受験できてしまい、受かってしまった俺に高砂(たかさご)先生は言った、

『家政科に男子は入れないって規則は無いけど、そもそも男子が受験するなんて想定してなかったのよねー、まあ新川君は家政科目全部満点だったし大丈夫でしょ』

恨むぜ母さん、こうして俺の意識はフェードアウトした。




「うぅ」


 目が覚めると体が重い。

 まさか金縛り!?

 学校で金縛りとかどんな貴重体験だよ!?

 くそぉ! 気づいてくれ保健の先生!

 誰かが、誰かが俺の上にのしかかってきてるよ。


「ハァハァ ダーリンの寝顔 ハァハァ あぁダーリンの白い肌が、もお我慢できない」

「悪霊退散!」

「武林帝牙亜怒(プリティガード)♪」


 俺の右ストレートを、後ろへ飛びながら両手受けで一切のダメージを受ける事なく防ぎきる泉美。

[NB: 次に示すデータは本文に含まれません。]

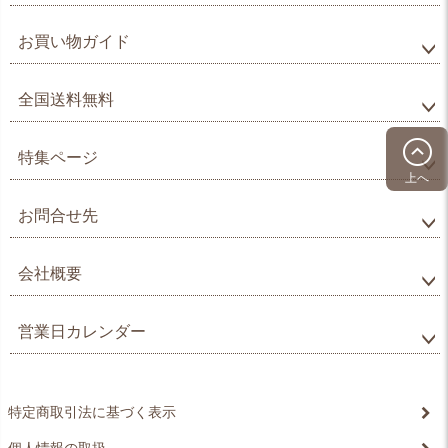
お買い物ガイド
全国送料無料
特集ページ
上へ
お問合せ先
会社概要
営業日カレンダー
特定商取引法に基づく表示
個人情報の取扱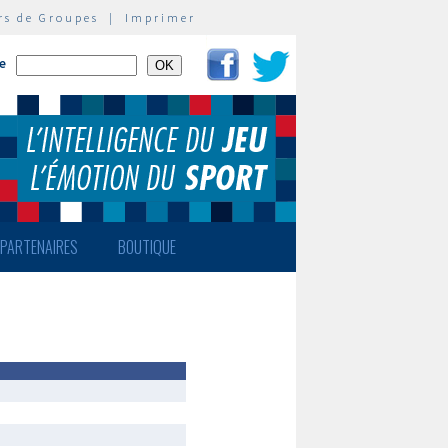
rs de Groupes
|
Imprimer
te
PARTENAIRES
BOUTIQUE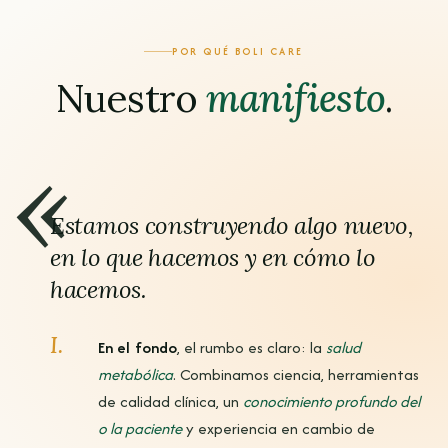
POR QUÉ BOLI CARE
Nuestro
manifiesto
.
«
Estamos construyendo algo nuevo,
en lo que hacemos y en cómo lo
hacemos.
I.
En el fondo
, el rumbo es claro: la
salud
metabólica
. Combinamos ciencia, herramientas
de calidad clínica, un
conocimiento profundo del
o la paciente
y experiencia en cambio de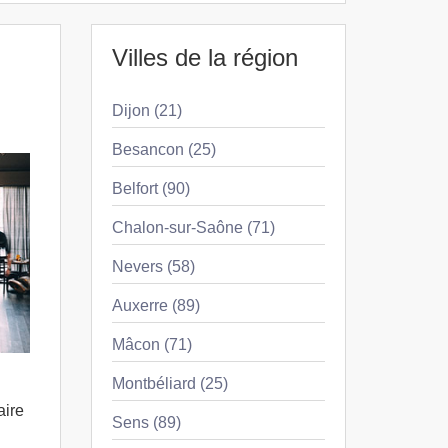
Villes de la région
Dijon (21)
Besancon (25)
Belfort (90)
Chalon-sur-Saône (71)
Nevers (58)
Auxerre (89)
Mâcon (71)
Montbéliard (25)
aire
Sens (89)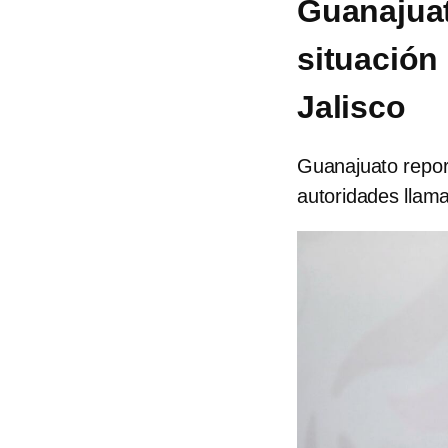
Guanajuat
situación
Jalisco
Guanajuato report
autoridades llama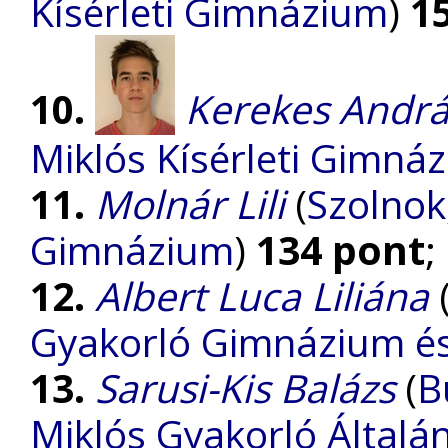
Kísérleti Gimnázium
)
1
10.
Kerekes Andrá
Miklós Kísérleti Gimná
11.
Molnár Lili
(
Szolnok
Gimnázium
)
134 pont
;
12.
Albert Luca Liliána
Gyakorló Gimnázium és 
13.
Sarusi-Kis Balázs
(
B
Miklós Gyakorló Általá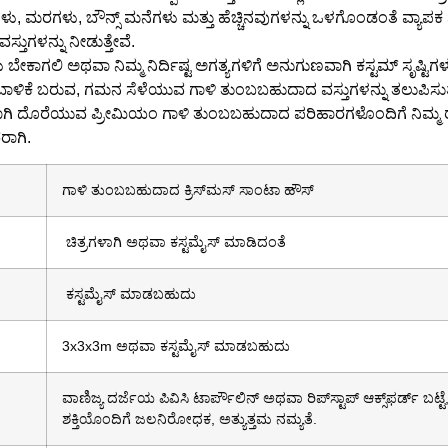
ಮನೆಗಳು, ಮರಗಳು, ಬೌನ್ಸ್ ಮನೆಗಳು ಮತ್ತು ಹೆಚ್ಚಿನವುಗಳನ್ನು ಒಳಗೊಂಡಂತೆ ವ್ಯಾಪ
ತುಗಳನ್ನು ನೀಡುತ್ತೇವೆ.
ಗಳು ಬೇಕಾಗಲಿ ಅಥವಾ ನಿಮ್ಮ ನಿರ್ದಿಷ್ಟ ಅಗತ್ಯಗಳಿಗೆ ಅನುಗುಣವಾಗಿ ಕಸ್ಟಮ್ ಸೃಷ್ಟ
ಾಳಿಕೆ ಬರುವ, ಗಮನ ಸೆಳೆಯುವ ಗಾಳಿ ತುಂಬಬಹುದಾದ ವಸ್ತುಗಳನ್ನು ತಲುಪಿಸುತ್
ಿ ದೊರೆಯುವ ಪ್ರೀಮಿಯಂ ಗಾಳಿ ತುಂಬಬಹುದಾದ ಪರಿಹಾರಗಳೊಂದಿಗೆ ನಿಮ್ಮ 
ರಾಗಿ.
ಗಾಳಿ ತುಂಬಬಹುದಾದ ಕ್ರಿಸ್‌ಮಸ್ ಸಾಂಟಾ ಹೌಸ್
ಚಿತ್ರಗಳಾಗಿ ಅಥವಾ ಕಸ್ಟಮೈಸ್ ಮಾಡಿದಂತೆ
ಕಸ್ಟಮೈಸ್ ಮಾಡಬಹುದು
3x3x3m ಅಥವಾ ಕಸ್ಟಮೈಸ್ ಮಾಡಬಹುದು
ವಾಣಿಜ್ಯ ದರ್ಜೆಯ ಪಿವಿಸಿ ಟಾರ್ಪೌಲಿನ್ ಅಥವಾ ರಿಪ್‌ಸ್ಟಾಪ್ ಆಕ್ಸ್‌ಫರ್ಡ್ ಬಟ್ಟೆ
ಶಕ್ತಿಯೊಂದಿಗೆ ಜಲನಿರೋಧಕ, ಅತ್ಯುತ್ತಮ ನಮ್ಯತೆ.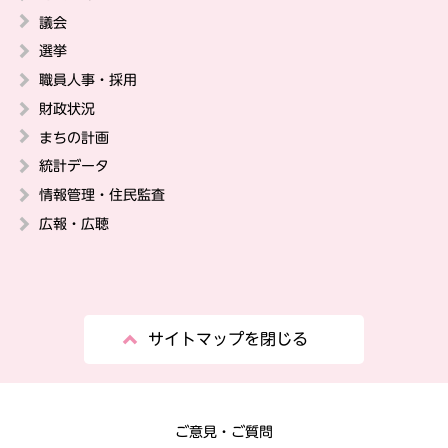
議会
選挙
職員人事・採用
財政状況
まちの計画
統計データ
情報管理・住民監査
広報・広聴
サイトマップを閉じる
ご意見・ご質問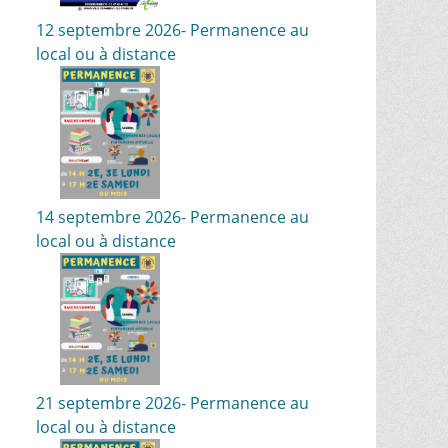
12 septembre 2026- Permanence au
local ou à distance
14 septembre 2026- Permanence au
local ou à distance
21 septembre 2026- Permanence au
local ou à distance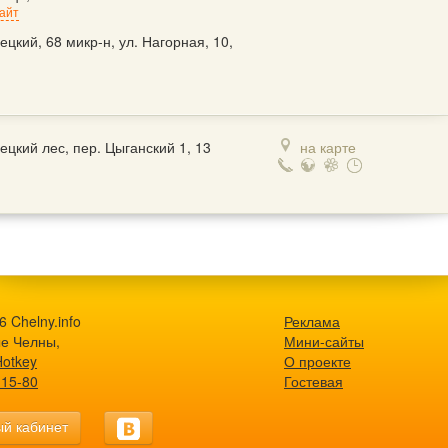
айт
ецкий, 68 микр-н, ул. Нагорная, 10,
1
ецкий лес, пер. Цыганский 1, 13
на карте
 Chelny.info
Реклама
е Челны,
Мини-сайты
Hotkey
О проекте
-15-80
Гостевая
й кабинет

 加奈子という泉美といい、こいつらどういう運動神経してるんだ?

 後になってから実は別の惑星から来た宇宙最強の戦闘民族とかいうオチは無しだぜ?




 その後、五分に渡る攻防戦の末、泉美を退散させて保健室から教室に戻る。


 二時間目の食物(しょくもつ)の授業は出られなかったけど、まあ家事マスターである俺に今更勉強することなんてないし三時間目の数学に間に合っただけよしとするか。

 授業中の先生に断ってから自分の席に向かうと、そこにはT字の空席があった。

窓側から二番目の俺の席を中心に、右隣の加奈子の席、あいつはサボリだ。

後ろの(退治?)した泉美の席、そして左隣は入学式からずっと空席だ。